# What you should do:
Without any of the pictures, print every record below exactly.

[Named joint coordinates]
--------------------------------------------------

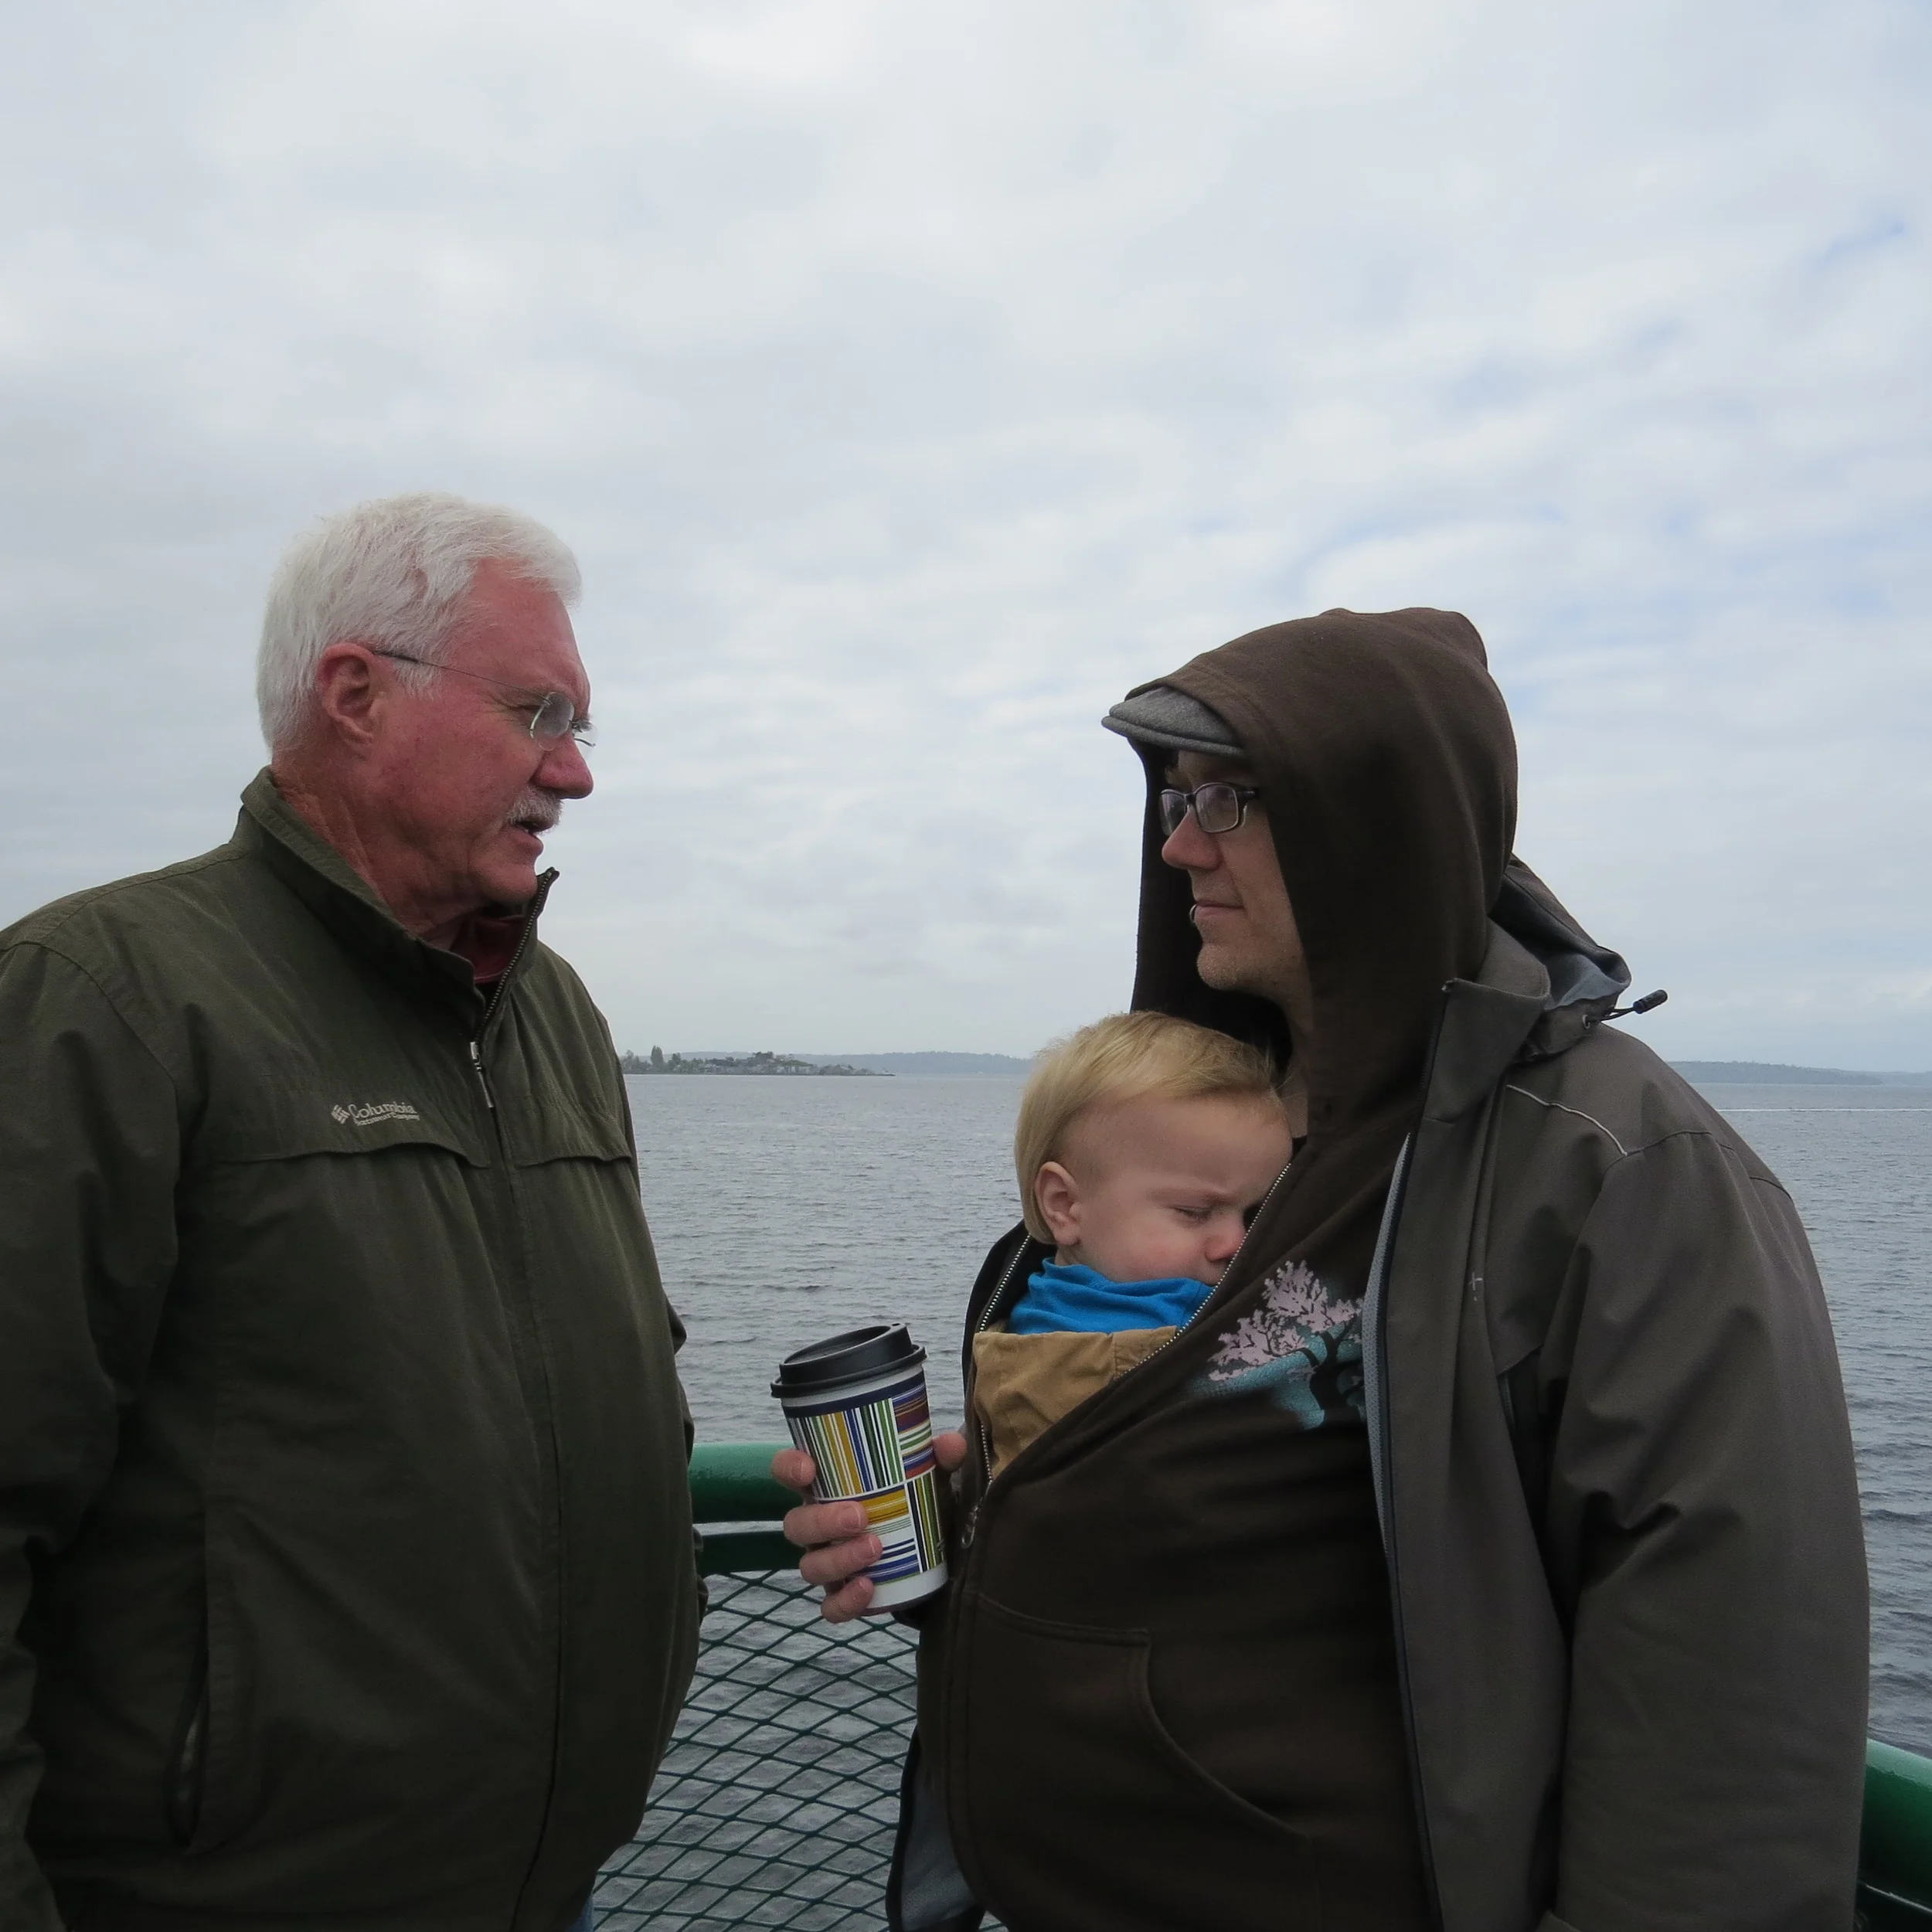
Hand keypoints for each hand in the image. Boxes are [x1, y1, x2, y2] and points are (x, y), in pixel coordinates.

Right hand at [773, 1432, 967, 1623]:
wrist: (937, 1552)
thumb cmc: (917, 1500)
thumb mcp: (931, 1474)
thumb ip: (941, 1457)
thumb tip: (951, 1444)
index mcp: (827, 1485)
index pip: (787, 1470)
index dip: (788, 1467)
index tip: (808, 1469)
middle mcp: (819, 1524)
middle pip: (796, 1524)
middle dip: (822, 1521)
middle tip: (859, 1517)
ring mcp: (828, 1562)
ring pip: (810, 1567)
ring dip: (839, 1559)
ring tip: (875, 1548)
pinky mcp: (845, 1595)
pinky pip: (831, 1607)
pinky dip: (846, 1600)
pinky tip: (869, 1587)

--------------------------------------------------

# Output of the exercise:
Hand keypoints for each hand in the image. Boxes are [x1, y1, x2, y2] and points are (x, y), in pixel coordinates.

Right hand at [773, 1432, 967, 1623]:
wrist: (937, 1552)
thumb cmc: (917, 1500)
thumb mcp: (931, 1474)
thumb ip: (941, 1457)
thumb tip: (951, 1444)
index mcp: (827, 1485)
index pip: (787, 1470)
index dip: (788, 1467)
index tip: (808, 1469)
middle mcp: (819, 1524)
middle pip: (796, 1524)
middle dip: (822, 1521)
middle tip: (859, 1517)
ring mcp: (828, 1562)
ring pip: (810, 1567)
ring dip: (839, 1559)
ring tip: (875, 1548)
pinky mcp: (845, 1595)
pinky pip: (831, 1607)
pinky dip: (846, 1600)
pinky tip: (869, 1587)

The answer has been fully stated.